### WHAT NEEDS TO BE DONE
Wherever an image appears in the data, omit it and copy all the remaining text word for word.

### GIVEN MATERIAL
※ ※ ※
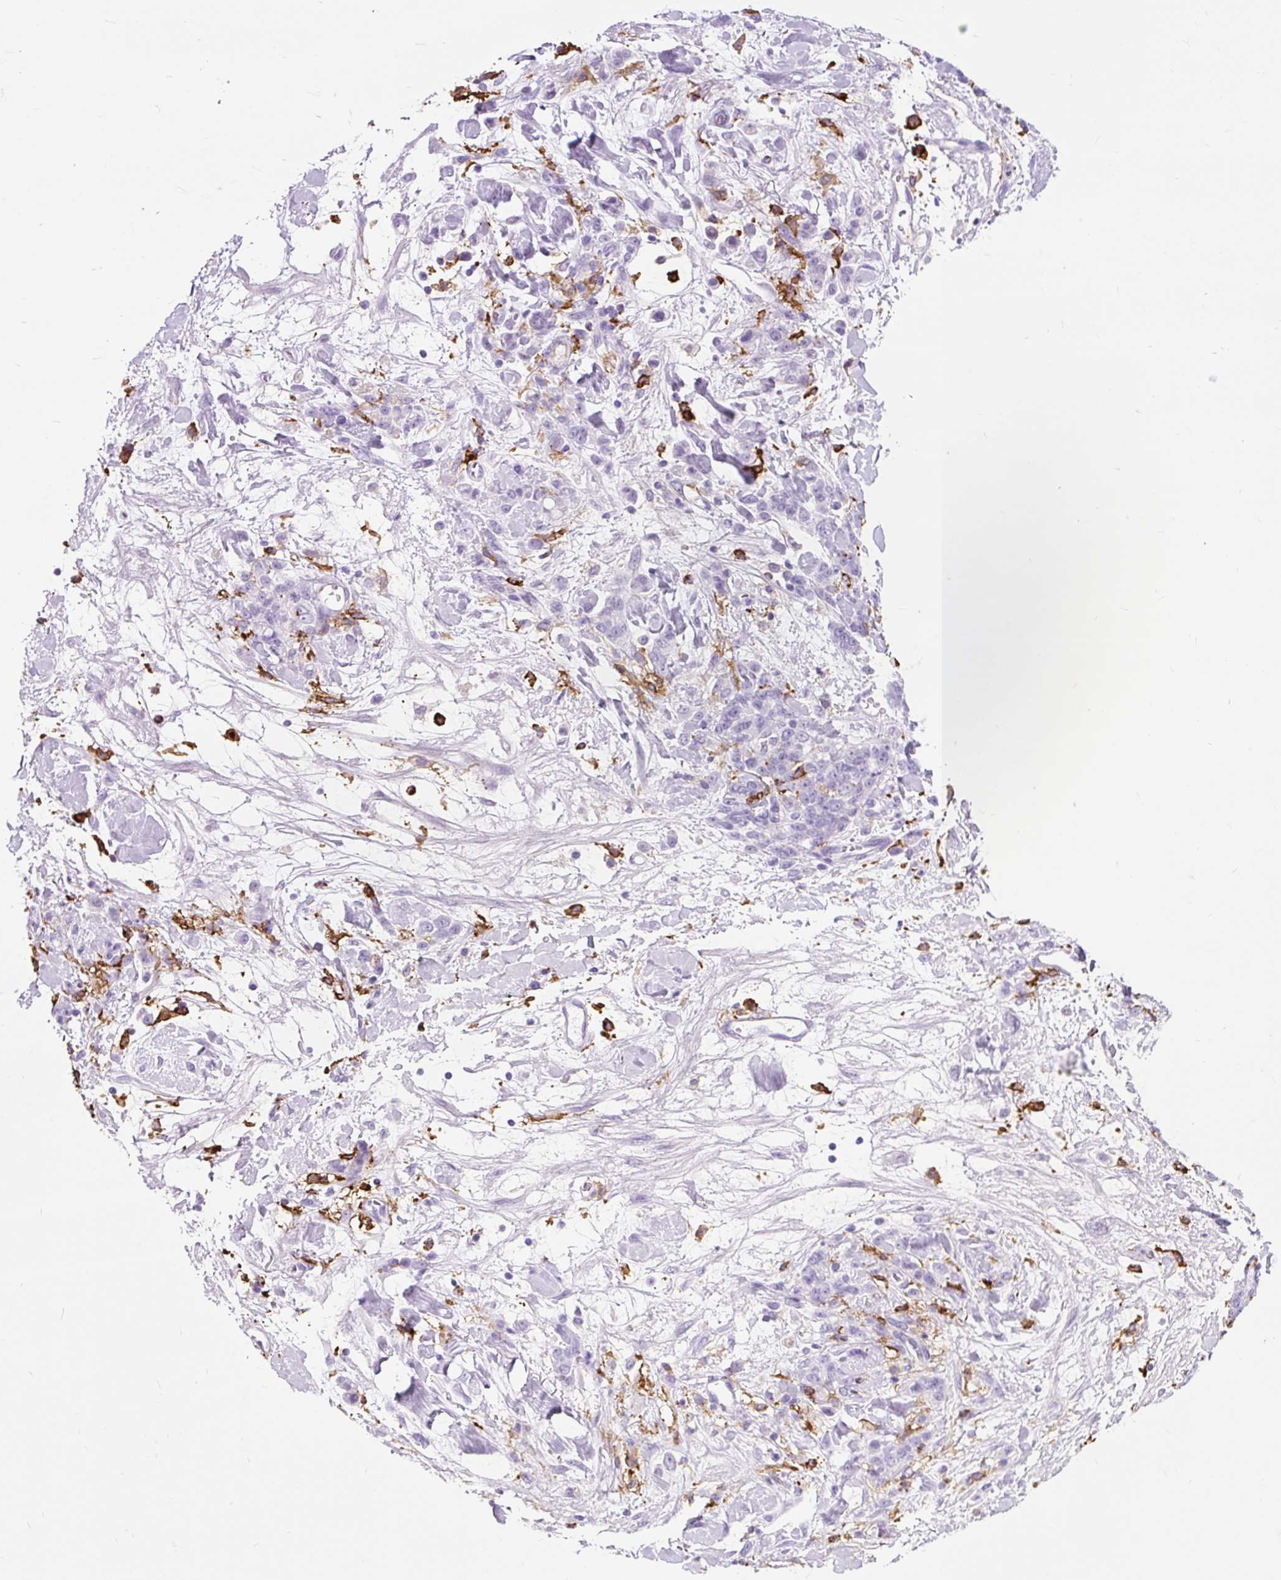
{"staining": {"intensity": "negative", "quantity": "none", "location": "none"}, "tissue": "stomach cancer", "cell_type": "Tumor cells", "image_type": "cancer", "snomed": [{"axis": "morphology", "description": "Normal tissue, NOS"}, {"axis": "morphology", "description": "Adenocarcinoma, NOS"}, {"axis": "topography", "description": "Stomach"}], "caption": "Tumor cells are negative for protein expression in human adenocarcinoma (stomach).", "gene": "HLA-DRA", "patient": {"sex": "male", "age": 82}}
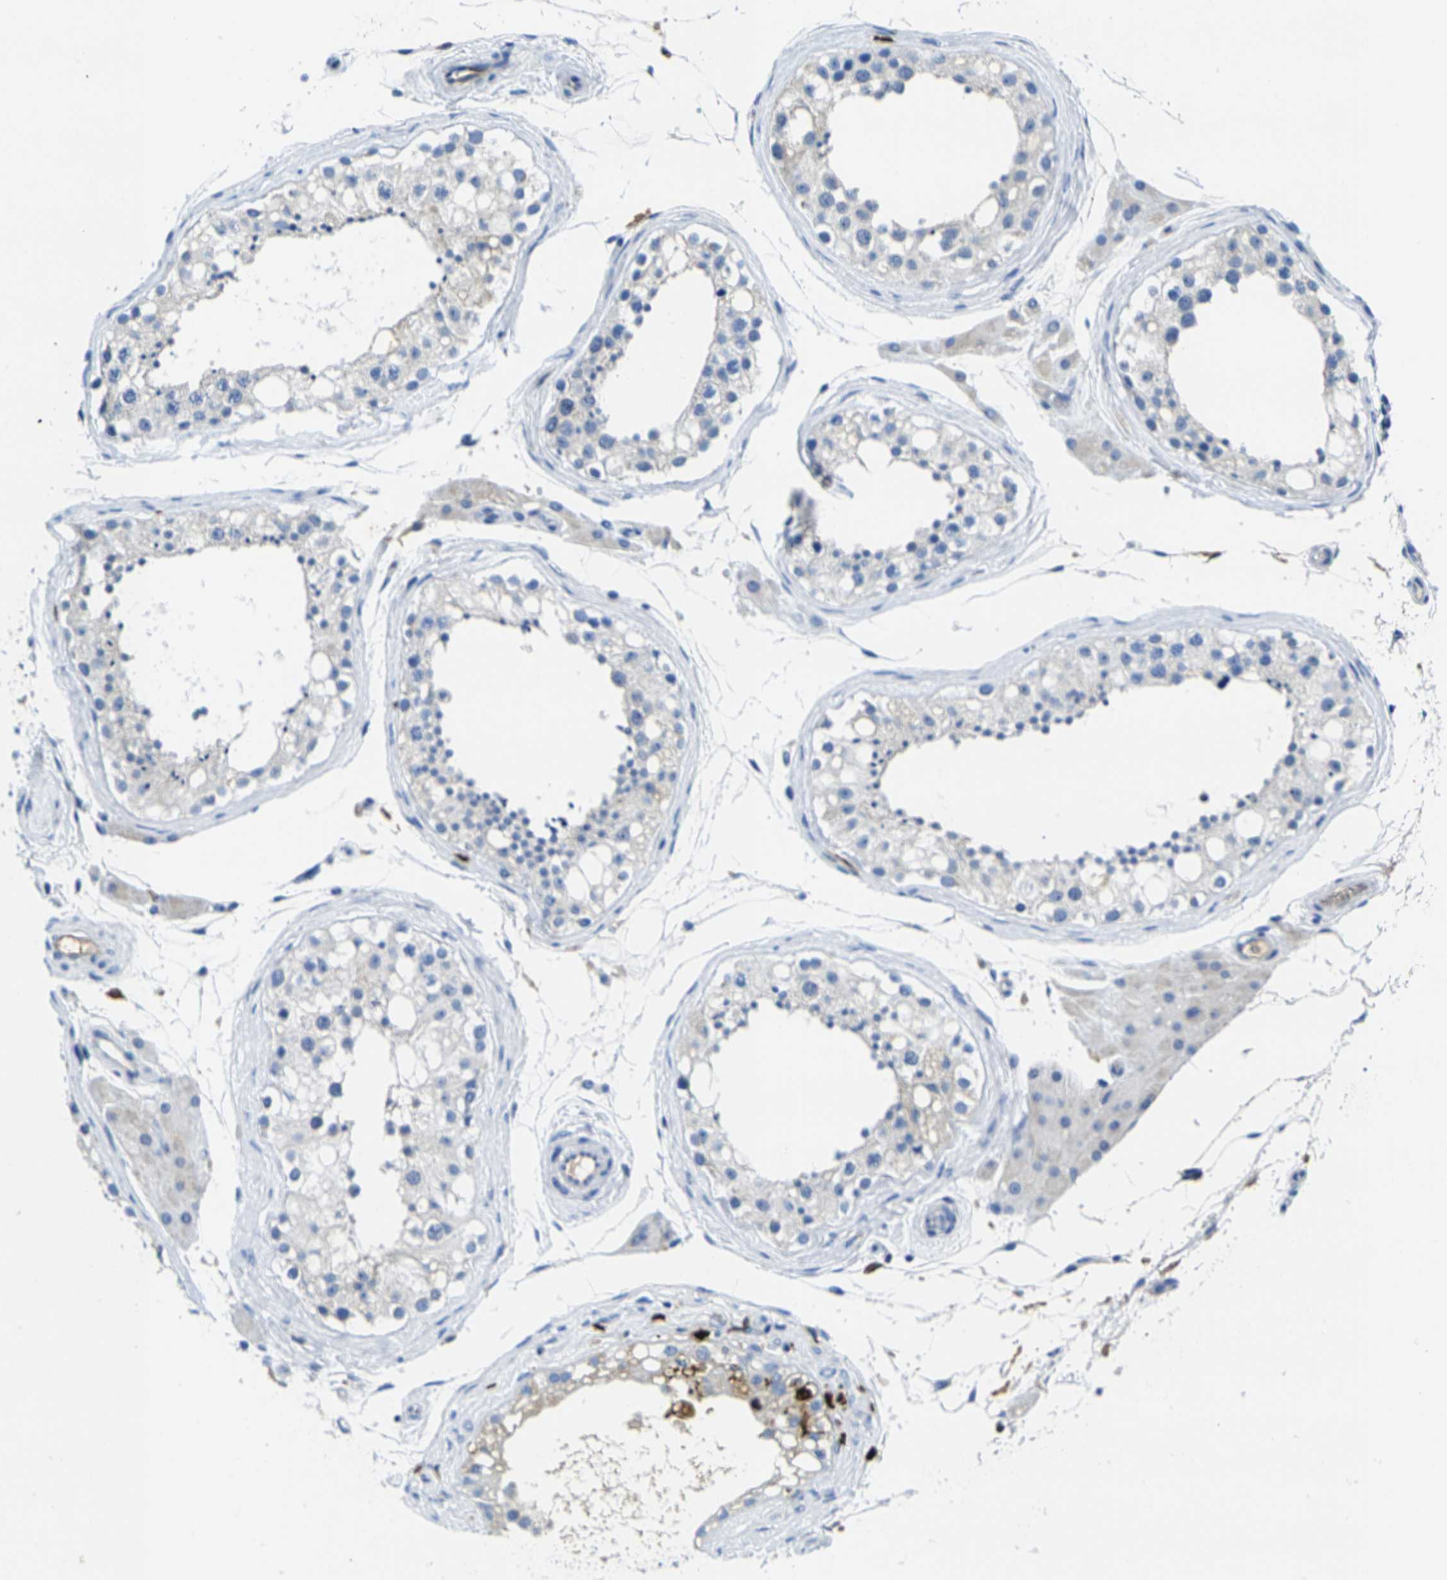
{"staining": {"intensity": "negative", "quantity": "none", "location": "none"}, "tissue": "testis", "cell_type": "Cells in seminiferous ducts", "image_type": "normal", "snomed": [{"axis": "morphology", "description": "Normal tissue, NOS"}, {"axis": "topography", "description": "Testis"}], "caption": "DAB immunohistochemical staining of normal testis shows no significant expression in cells in seminiferous ducts.", "gene": "S100A9", "patient": {"sex": "male", "age": 68}}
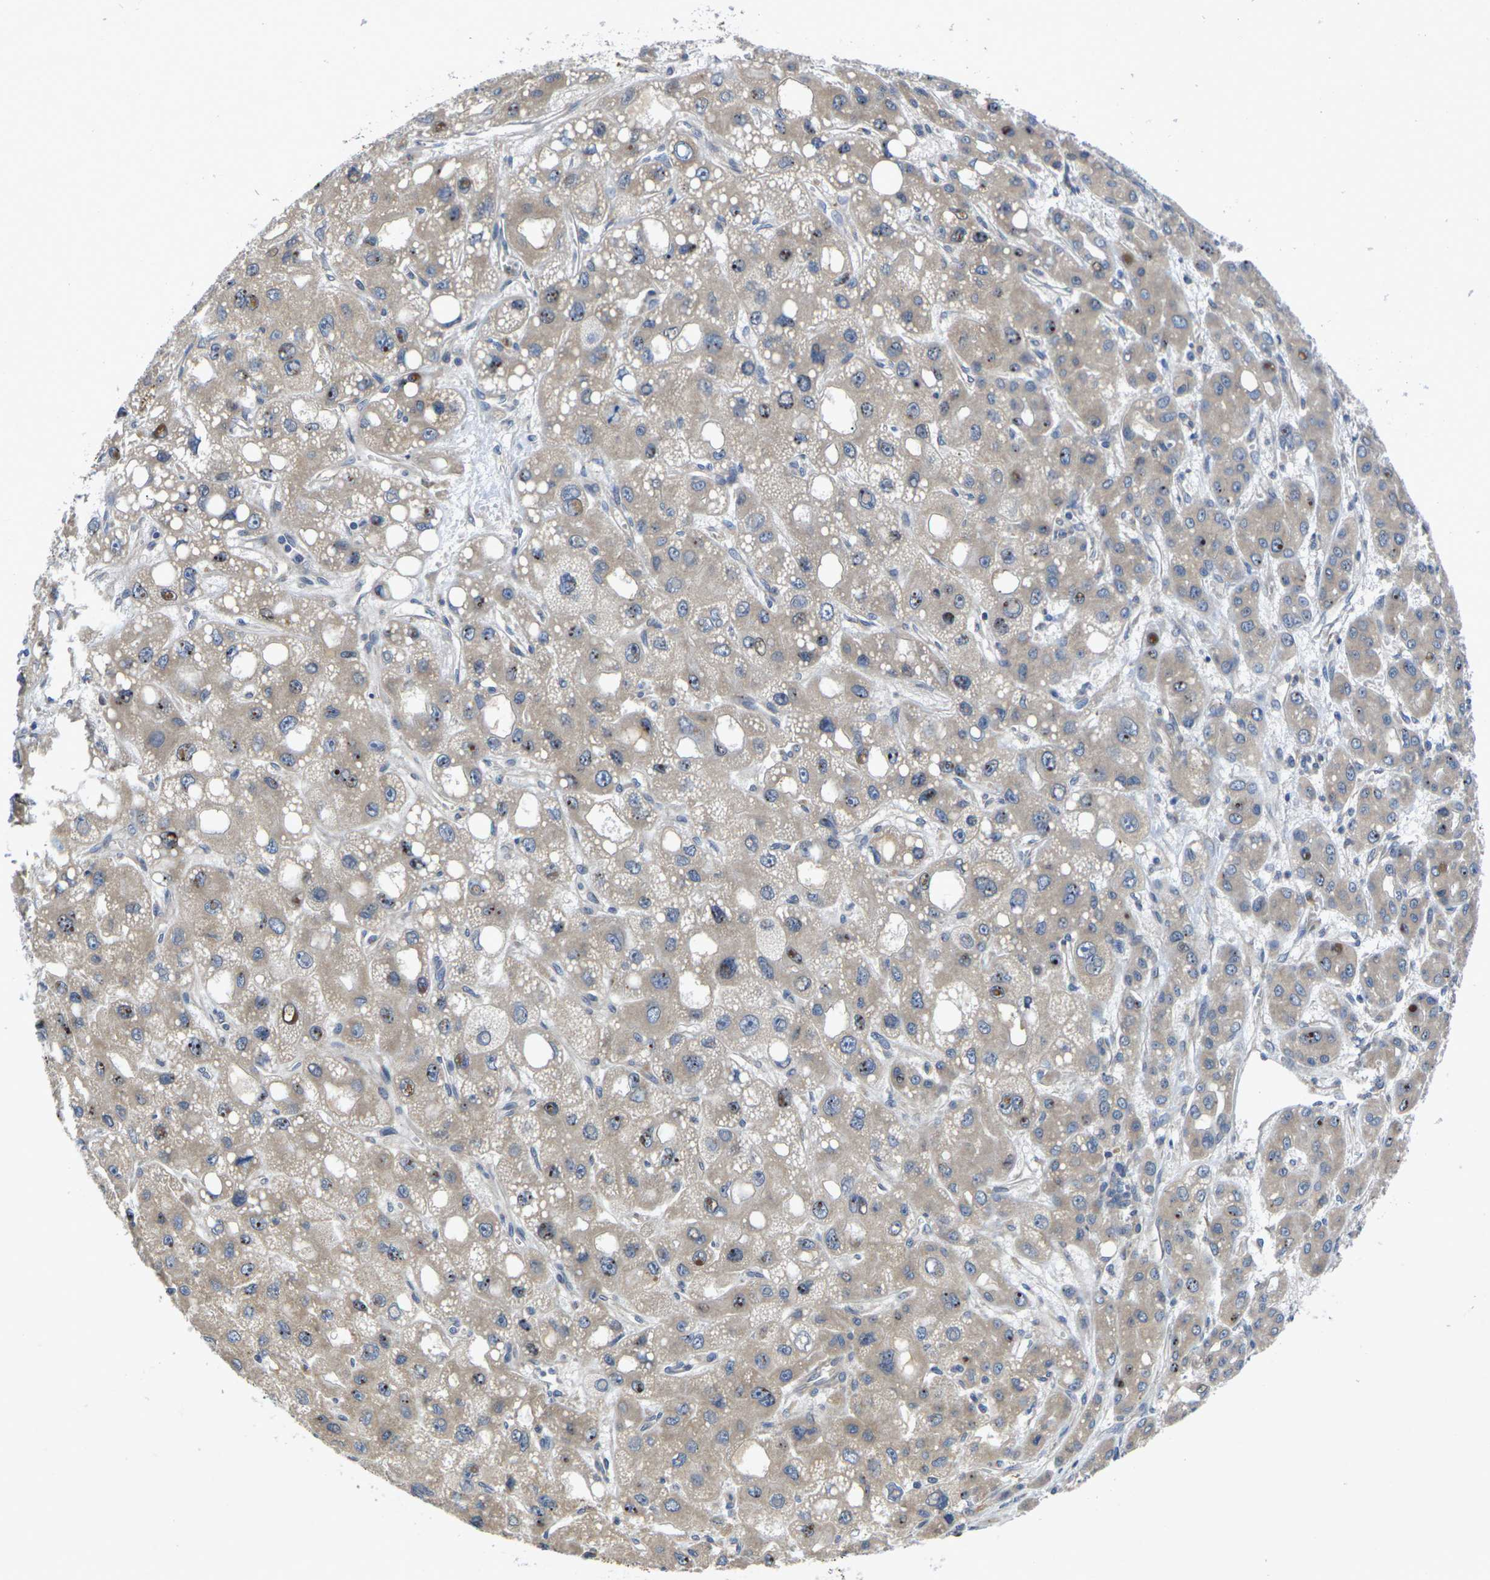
{"staining": {"intensity": "moderate", "quantity": "25%-75%", "location": "nuclear"}, "tissue": "liver cancer", "cell_type": "Tumor cells", "image_type": "cancer", "snomed": [{"axis": "morphology", "description": "Carcinoma, Hepatocellular, NOS"}, {"axis": "topography", "description": "Liver"}], "caption": "A histopathology image of human liver cancer (hepatocellular carcinoma) stained for a protein displays moderate nuclear brown staining in tumor cells. (IHC, brightfield microscopy, high magnification).", "gene": "KIF1B", "patient": {"sex": "male", "age": 55}}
※ ※ ※
### SOLUTION TO THE PROBLEM
{"staining": {"intensity": "negative", "quantity": "none", "location": "none"}, "tissue": "stomach cancer", "cell_type": "Tumor cells", "image_type": "cancer", "snomed": [{"axis": "morphology", "description": "Normal tissue, NOS"}, {"axis": "morphology", "description": "Adenocarcinoma, NOS"}, {"axis": "topography", "description": "Stomach"}], "caption": "Tumor cells are negative for protein expression in human adenocarcinoma (stomach).", "gene": "HLA-DRA", "patient": {"sex": "male", "age": 82}}
{"staining": {"intensity": "negative", "quantity": "none", "location": "none"}, "tissue": "testis", "cell_type": "Cells in seminiferous ducts", "image_type": "normal", "snomed": [{"axis": "morphology", "description": "Normal tissue, NOS"}, {"axis": "topography", "description": "Testis"}], "caption": "DAB immunohistochemical staining of normal testis shows no significant expression in cells in seminiferous ducts.", "gene": "S100A9", "patient": {"sex": "male", "age": 68}}
{"staining": {"intensity": "moderate", "quantity": "25%-75%", "location": "nuclear"}, "tissue": "liver cancer", "cell_type": "Tumor cells", "image_type": "cancer", "snomed": [{"axis": "morphology", "description": "Carcinoma, Hepatocellular, NOS"}, {"axis": "topography", "description": "Liver"}], "caption": "A histopathology image of human liver cancer (hepatocellular carcinoma) stained for a protein displays moderate nuclear brown staining in tumor cells. (IHC, brightfield microscopy, high magnification).", "gene": "KIF1B", "patient": {"sex": "male", "age": 55}}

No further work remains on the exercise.